ÇİN’ de Soykırım Gibi Türk Katliamı

Yazıcı-dostu sürümSend by emailPDF

Çin Halk Cumhuriyeti böylesi bir katliama imza atsın. İçten içe bölgelerinde yaşayan Türkleri katletsin. Yapılan soykırıma da savunu olarak  “Türklerin Çinli kızlara sarkmaları ve Çinli çocukların satıldığı” gerekçesini göstersin, inanmak da anlamak da mümkün değil.

Abdullah Gül’ün Çin’deki Türk bölgesini ziyaret ettiği günün gecesinde Shaoguan şehrindeki oyuncak fabrikasının yatakhanesi basılmış, 200’ü aşkın Doğu Türkistanlı katledilmişti. Bu elbette tesadüf değil, Cumhurbaşkanına ulaşılmasın, yapılan zulümlerden bahsedilmemesi için uyarıydı belki de.

_Sağlanan Kayıtlar_:
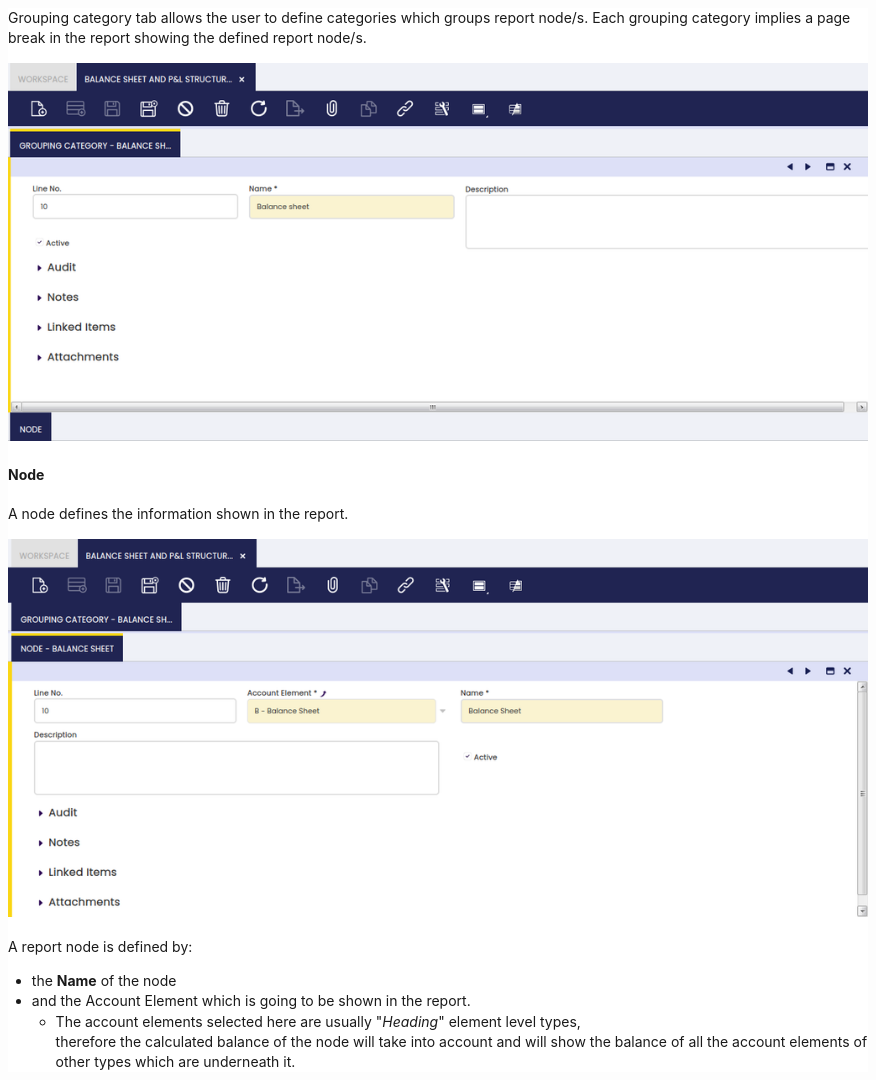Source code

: Grouping category tab allows the user to define categories which groups report node/s. Each grouping category implies a page break in the report showing the defined report node/s.

![](../../../../../assets/drive/1SWF7a1R4E3wI7Qx_nxPBzfoHqn9aneBF.png)

#### Node

A node defines the information shown in the report.

![](../../../../../assets/drive/1jA6R5_RRLe7qWdGcNE_pWbiRmzfT61FF.png)

A report node is defined by:

-   the **Name** of the node
-   and the Account Element which is going to be shown in the report.
    -   The account elements selected here are usually "*Heading*" element level types,  
        therefore the calculated balance of the node will take into account and will show the balance of all the account elements of other types which are underneath it.
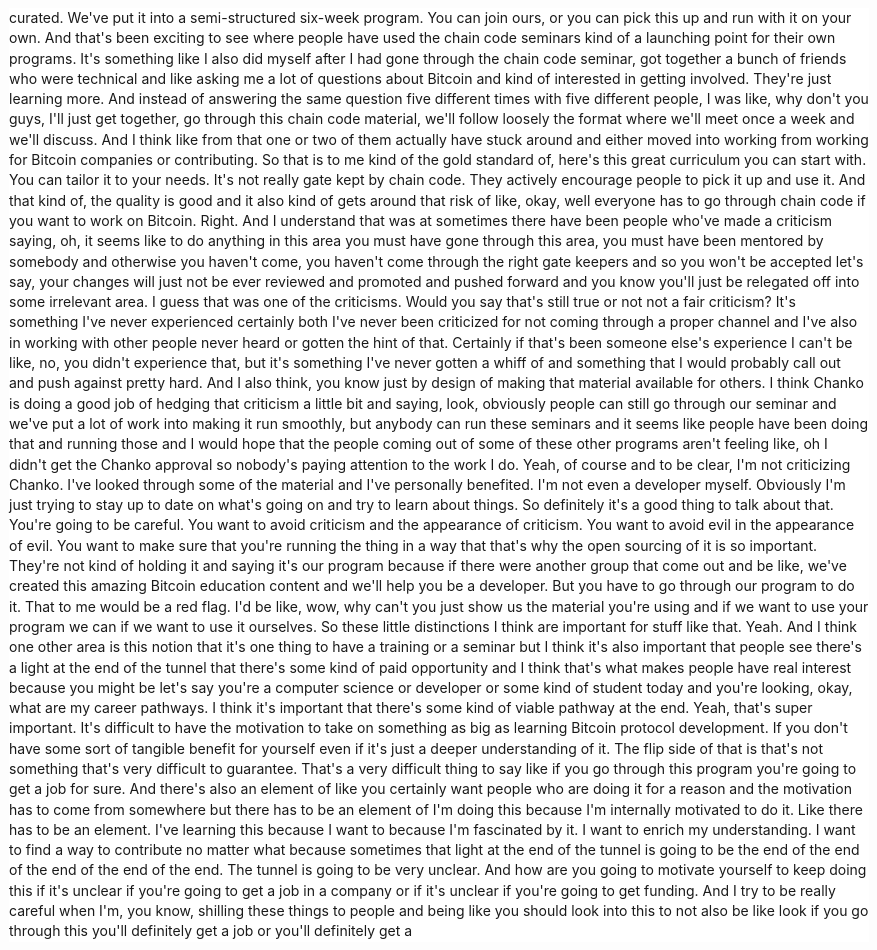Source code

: curated. We've put it into a semi-structured six-week program. You can join ours, or you can pick this up and run with it on your own. And that's been exciting to see where people have used the chain code seminars kind of a launching point for their own programs. It's something like I also did myself after I had gone through the chain code seminar, got together a bunch of friends who were technical and like asking me a lot of questions about Bitcoin and kind of interested in getting involved. They're just learning more. And instead of answering the same question five different times with five different people, I was like, why don't you guys, I'll just get together, go through this chain code material, we'll follow loosely the format where we'll meet once a week and we'll discuss. And I think like from that one or two of them actually have stuck around and either moved into working from working for Bitcoin companies or contributing. So that is to me kind of the gold standard of, here's this great curriculum you can start with. You can tailor it to your needs. It's not really gate kept by chain code. They actively encourage people to pick it up and use it. And that kind of, the quality is good and it also kind of gets around that risk of like, okay, well everyone has to go through chain code if you want to work on Bitcoin. Right. And I understand that was at sometimes there have been people who've made a criticism saying, oh, it seems like to do anything in this area you must have gone through this area, you must have been mentored by somebody and otherwise you haven't come, you haven't come through the right gate keepers and so you won't be accepted let's say, your changes will just not be ever reviewed and promoted and pushed forward and you know you'll just be relegated off into some irrelevant area. I guess that was one of the criticisms. Would you say that's still true or not not a fair criticism? It's something I've never experienced certainly both I've never been criticized for not coming through a proper channel and I've also in working with other people never heard or gotten the hint of that. Certainly if that's been someone else's experience I can't be like, no, you didn't experience that, but it's something I've never gotten a whiff of and something that I would probably call out and push against pretty hard. And I also think, you know just by design of making that material available for others. I think Chanko is doing a good job of hedging that criticism a little bit and saying, look, obviously people can still go through our seminar and we've put a lot of work into making it run smoothly, but anybody can run these seminars and it seems like people have been doing that and running those and I would hope that the people coming out of some of these other programs aren't feeling like, oh I didn't get the Chanko approval so nobody's paying attention to the work I do. Yeah, of course and to be clear, I'm not criticizing Chanko. I've looked through some of the material and I've personally benefited. I'm not even a developer myself. Obviously I'm just trying to stay up to date on what's going on and try to learn about things. So definitely it's a good thing to talk about that. You're going to be careful. You want to avoid criticism and the appearance of criticism. You want to avoid evil in the appearance of evil. You want to make sure that you're running the thing in a way that that's why the open sourcing of it is so important. They're not kind of holding it and saying it's our program because if there were another group that come out and be like, we've created this amazing Bitcoin education content and we'll help you be a developer. But you have to go through our program to do it. That to me would be a red flag. I'd be like, wow, why can't you just show us the material you're using and if we want to use your program we can if we want to use it ourselves. So these little distinctions I think are important for stuff like that. Yeah. And I think one other area is this notion that it's one thing to have a training or a seminar but I think it's also important that people see there's a light at the end of the tunnel that there's some kind of paid opportunity and I think that's what makes people have real interest because you might be let's say you're a computer science or developer or some kind of student today and you're looking, okay, what are my career pathways. I think it's important that there's some kind of viable pathway at the end. Yeah, that's super important. It's difficult to have the motivation to take on something as big as learning Bitcoin protocol development. If you don't have some sort of tangible benefit for yourself even if it's just a deeper understanding of it. The flip side of that is that's not something that's very difficult to guarantee. That's a very difficult thing to say like if you go through this program you're going to get a job for sure. And there's also an element of like you certainly want people who are doing it for a reason and the motivation has to come from somewhere but there has to be an element of I'm doing this because I'm internally motivated to do it. Like there has to be an element. I've learning this because I want to because I'm fascinated by it. I want to enrich my understanding. I want to find a way to contribute no matter what because sometimes that light at the end of the tunnel is going to be the end of the end of the end of the end of the end. The tunnel is going to be very unclear. And how are you going to motivate yourself to keep doing this if it's unclear if you're going to get a job in a company or if it's unclear if you're going to get funding. And I try to be really careful when I'm, you know, shilling these things to people and being like you should look into this to not also be like look if you go through this you'll definitely get a job or you'll definitely get a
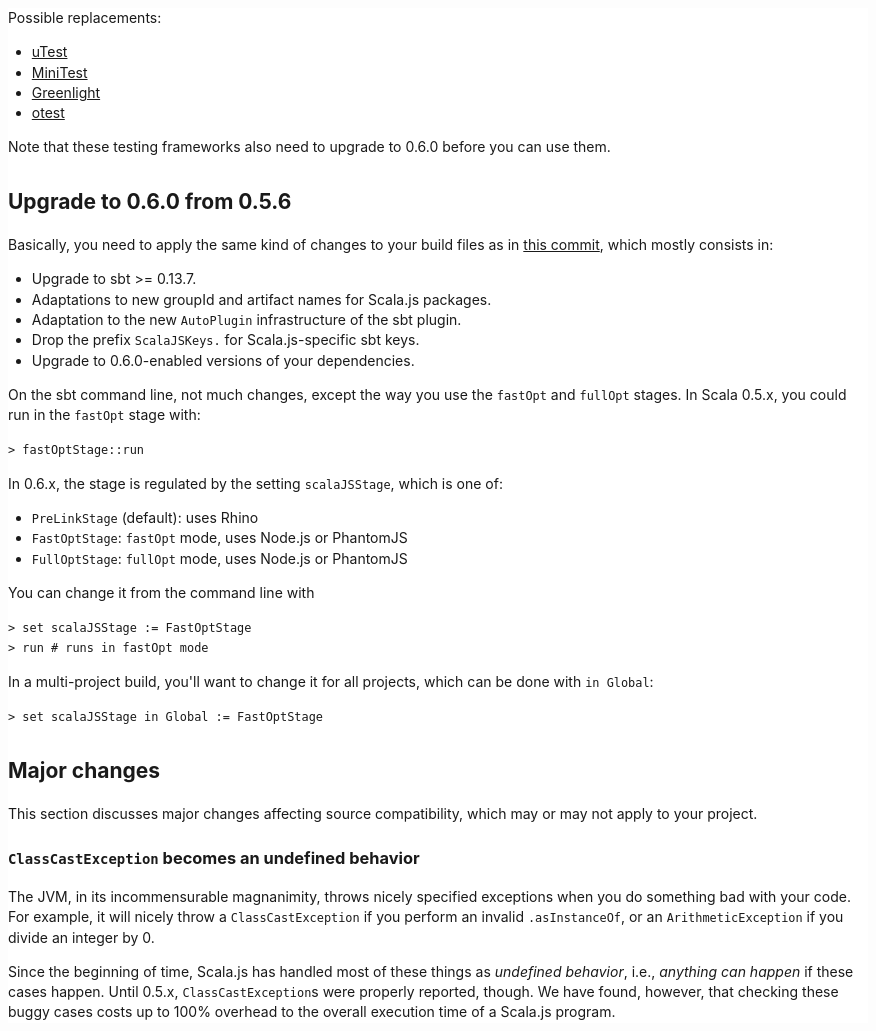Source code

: Possible replacements:

* [uTest](https://github.com/lihaoyi/utest)
* [MiniTest](https://github.com/monifu/minitest)
* [Greenlight](https://github.com/greencatsoft/greenlight)
* [otest](https://github.com/cgta/otest)

Note that these testing frameworks also need to upgrade to 0.6.0 before you can use them.

## Upgrade to 0.6.0 from 0.5.6

Basically, you need to apply the same kind of changes to your build files as in [this commit](https://github.com/sjrd/scala-js-example-app/commit/6ccd5f64c3d46b203685a3c0762142513f5cc3e9), which mostly consists in:

* Upgrade to sbt >= 0.13.7.
* Adaptations to new groupId and artifact names for Scala.js packages.
* Adaptation to the new `AutoPlugin` infrastructure of the sbt plugin.
* Drop the prefix `ScalaJSKeys.` for Scala.js-specific sbt keys.
* Upgrade to 0.6.0-enabled versions of your dependencies.

On the sbt command line, not much changes, except the way you use the `fastOpt` and `fullOpt` stages.
In Scala 0.5.x, you could run in the `fastOpt` stage with:

    > fastOptStage::run

In 0.6.x, the stage is regulated by the setting `scalaJSStage`, which is one of:

* `PreLinkStage` (default): uses Rhino
* `FastOptStage`: `fastOpt` mode, uses Node.js or PhantomJS
* `FullOptStage`: `fullOpt` mode, uses Node.js or PhantomJS

You can change it from the command line with

    > set scalaJSStage := FastOptStage
    > run # runs in fastOpt mode

In a multi-project build, you'll want to change it for all projects, which can be done with `in Global`:

    > set scalaJSStage in Global := FastOptStage

## Major changes

This section discusses major changes affecting source compatibility, which may or may not apply to your project.

### `ClassCastException` becomes an undefined behavior

The JVM, in its incommensurable magnanimity, throws nicely specified exceptions when you do something bad with your code.
For example, it will nicely throw a `ClassCastException` if you perform an invalid `.asInstanceOf`, or an `ArithmeticException` if you divide an integer by 0.

Since the beginning of time, Scala.js has handled most of these things as *undefined behavior*, i.e., *anything can happen* if these cases happen.
Until 0.5.x, `ClassCastException`s were properly reported, though.
We have found, however, that checking these buggy cases costs up to 100% overhead to the overall execution time of a Scala.js program.
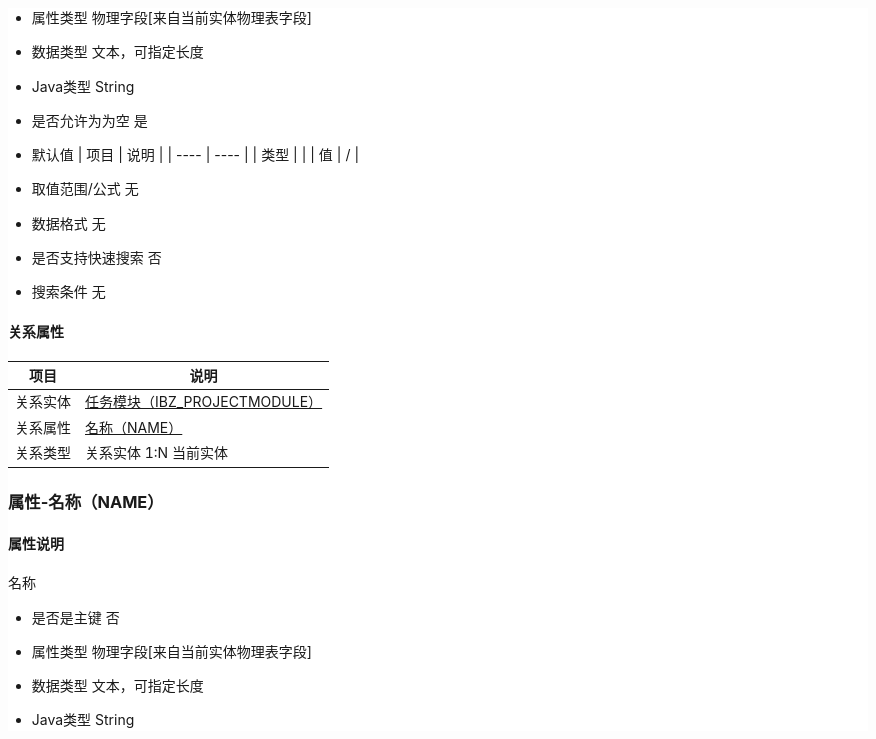 - 属性类型
物理字段[来自当前实体物理表字段]

- 数据类型
文本，可指定长度

- Java类型
String

- 是否允许为为空
是

- 默认值
| 项目 | 说明 |
| ---- | ---- |
| 类型 |  |
| 值 | / |

- 取值范围/公式
无

- 数据格式
无

- 是否支持快速搜索
否

- 搜索条件
无

#### 关系属性
| 项目 | 说明 |
| ---- | ---- |
| 关系实体 | [任务模块（IBZ_PROJECTMODULE）](../ibiz/ProjectModule) |
| 关系属性 | [名称（NAME）](../ibiz/ProjectModule/#属性-名称（NAME）) |
| 关系类型 | 关系实体 1:N 当前实体 |

### 属性-名称（NAME）
#### 属性说明
名称

- 是否是主键
否

- 属性类型
物理字段[来自当前实体物理表字段]

- 数据类型
文本，可指定长度

- Java类型
String
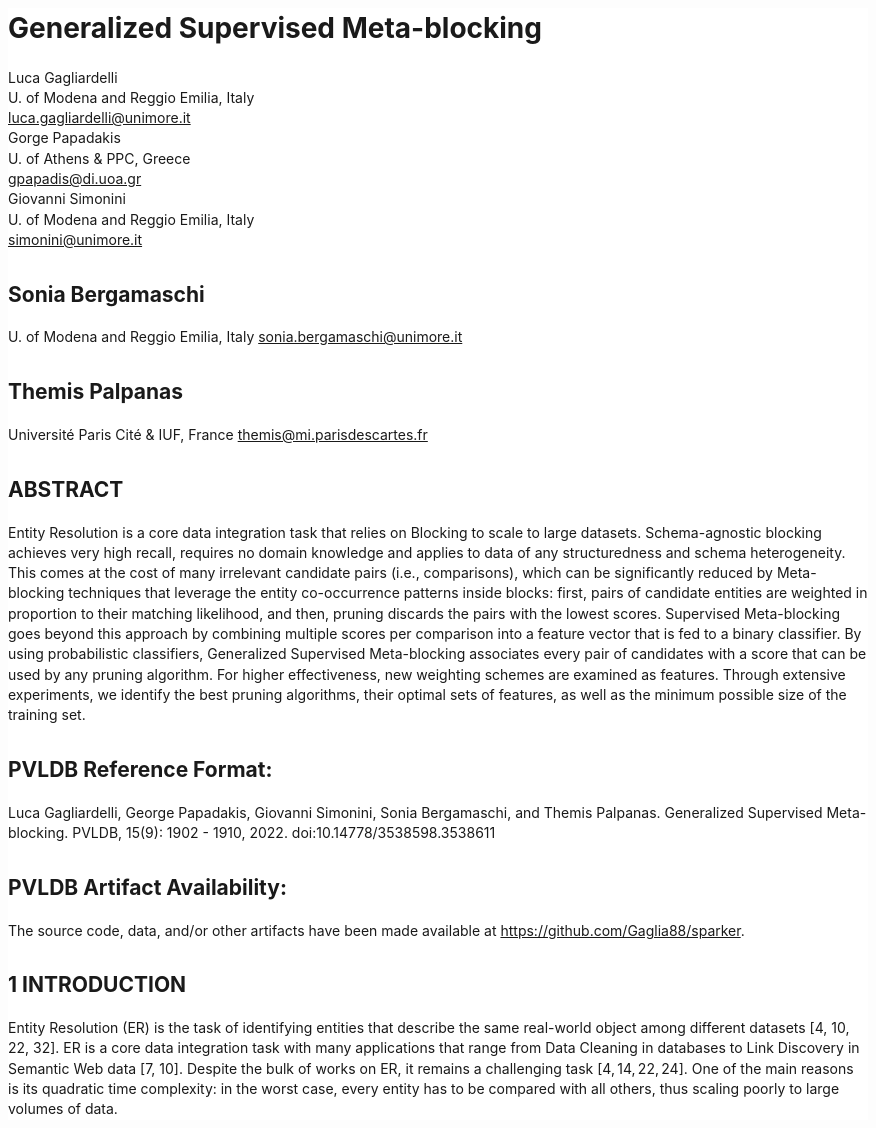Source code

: # Generalized Supervised Meta-blocking 

Luca Gagliardelli<br>U. of Modena and Reggio Emilia, Italy<br>luca.gagliardelli@unimore.it<br>Gorge Papadakis<br>U. of Athens \& PPC, Greece<br>gpapadis@di.uoa.gr<br>Giovanni Simonini<br>U. of Modena and Reggio Emilia, Italy<br>simonini@unimore.it

## Sonia Bergamaschi

U. of Modena and Reggio Emilia, Italy
sonia.bergamaschi@unimore.it

## Themis Palpanas

Université Paris Cité \& IUF, France
themis@mi.parisdescartes.fr

## ABSTRACT

Entity Resolution is a core data integration task that relies on Blocking to scale to large datasets. Schema-agnostic blocking achieves very high recall, requires no domain knowledge and applies to data of any structuredness and schema heterogeneity. This comes at the cost of many irrelevant candidate pairs (i.e., comparisons), which can be significantly reduced by Meta-blocking techniques that leverage the entity co-occurrence patterns inside blocks: first, pairs of candidate entities are weighted in proportion to their matching likelihood, and then, pruning discards the pairs with the lowest scores. Supervised Meta-blocking goes beyond this approach by combining multiple scores per comparison into a feature vector that is fed to a binary classifier. By using probabilistic classifiers, Generalized Supervised Meta-blocking associates every pair of candidates with a score that can be used by any pruning algorithm. For higher effectiveness, new weighting schemes are examined as features. Through extensive experiments, we identify the best pruning algorithms, their optimal sets of features, as well as the minimum possible size of the training set.

## PVLDB Reference Format:

Luca Gagliardelli, George Papadakis, Giovanni Simonini, Sonia
Bergamaschi, and Themis Palpanas. Generalized Supervised Meta-blocking. PVLDB, 15(9): 1902 - 1910, 2022.
doi:10.14778/3538598.3538611

## PVLDB Artifact Availability:

The source code, data, and/or other artifacts have been made available at https://github.com/Gaglia88/sparker.

## 1 INTRODUCTION

Entity Resolution (ER) is the task of identifying entities that describe the same real-world object among different datasets [4, 10, 22, 32]. ER is a core data integration task with many applications that range from Data Cleaning in databases to Link Discovery in Semantic Web data [7, 10]. Despite the bulk of works on ER, it remains a challenging task $[4,14,22,24]$. One of the main reasons is its quadratic time complexity: in the worst case, every entity has to be compared with all others, thus scaling poorly to large volumes of data.


[^0]:    This work is licensed under the Creative Commons BY-NC-ND 4.0 International License. Visit https://creativecommons.org/licenses/by-nc-nd/4.0/ to view a copy of this license. For any use beyond those covered by this license, obtain permission by emailing info@vldb.org. Copyright is held by the owner/author(s). Publication rights licensed to the VLDB Endowment.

_Görevler_:
(1) Çin'deki Türk katliamını anlatan metinden "Çin Halk Cumhuriyeti" sözcükleriyle başlayıp "uyarıydı belki de." sözcüklerine kadar, bunlar da dahil, olan bölümü aynen yineleyin.
(2) Kayıtlarda "The JVM, in" geçen satırdan "# Generalized Supervised Meta-blocking" geçen satıra kadar, o satır da dahil, yalnızca bu satırları "overhead" yerine "slowdown" koyarak ve başka hiçbir şeye dokunmadan yeniden yazın; resimleri yanıta katmayın.

_Görev Çıktıları_:
(1)
Çin Halk Cumhuriyeti böylesi bir katliama imza atsın. İçten içe bölgelerinde yaşayan Türkleri katletsin. Yapılan soykırıma da savunu olarak  “Türklerin Çinli kızlara sarkmaları ve Çinli çocukların satıldığı” gerekçesini göstersin, inanmak da anlamak da mümkün değil.

Abdullah Gül’ün Çin’deki Türk bölgesini ziyaret ettiği günün gecesinde Shaoguan şehrindeki oyuncak fabrikasının yatakhanesi basılmış, 200’ü aşkın Doğu Türkistanlı katledilmişti. Bu elbette tesadüf değil, Cumhurbaşkanına ulaşılmasın, yapılan zulümlerden bahsedilmemesi için uyarıydı belki de.

(2)
The JVM, in its incommensurable magnanimity, throws nicely specified exceptions when you do something bad with your code.
For example, it will nicely throw a `ClassCastException` if you perform an invalid `.asInstanceOf`, or an `ArithmeticException` if you divide an integer by 0.

Since the beginning of time, Scala.js has handled most of these things as *undefined behavior*, i.e., *anything can happen* if these cases happen.
Until 0.5.x, `ClassCastException`s were properly reported, though.
We have found, however, that checking these buggy cases costs up to 100% slowdown to the overall execution time of a Scala.js program.
 - 属性类型
物理字段[来自当前实体物理表字段]

- 数据类型
文本，可指定长度

- Java类型
String

- 是否允许为为空
是

- 默认值
| 项目 | 说明 |
| ---- | ---- |
| 类型 |  |
| 值 | / |

- 取值范围/公式
无

- 数据格式
无

- 是否支持快速搜索
否

- 搜索条件
无

#### 关系属性
| 项目 | 说明 |
| ---- | ---- |
| 关系实体 | [任务模块（IBZ_PROJECTMODULE）](../ibiz/ProjectModule) |
| 关系属性 | [名称（NAME）](../ibiz/ProjectModule/#属性-名称（NAME）) |
| 关系类型 | 关系实体 1:N 当前实体 |

### 属性-名称（NAME）
#### 属性说明
名称

- 是否是主键
否

- 属性类型
物理字段[来自当前实体物理表字段]

- 数据类型
文本，可指定长度

- Java类型
String
Source code

: # Generalized Supervised Meta-blocking 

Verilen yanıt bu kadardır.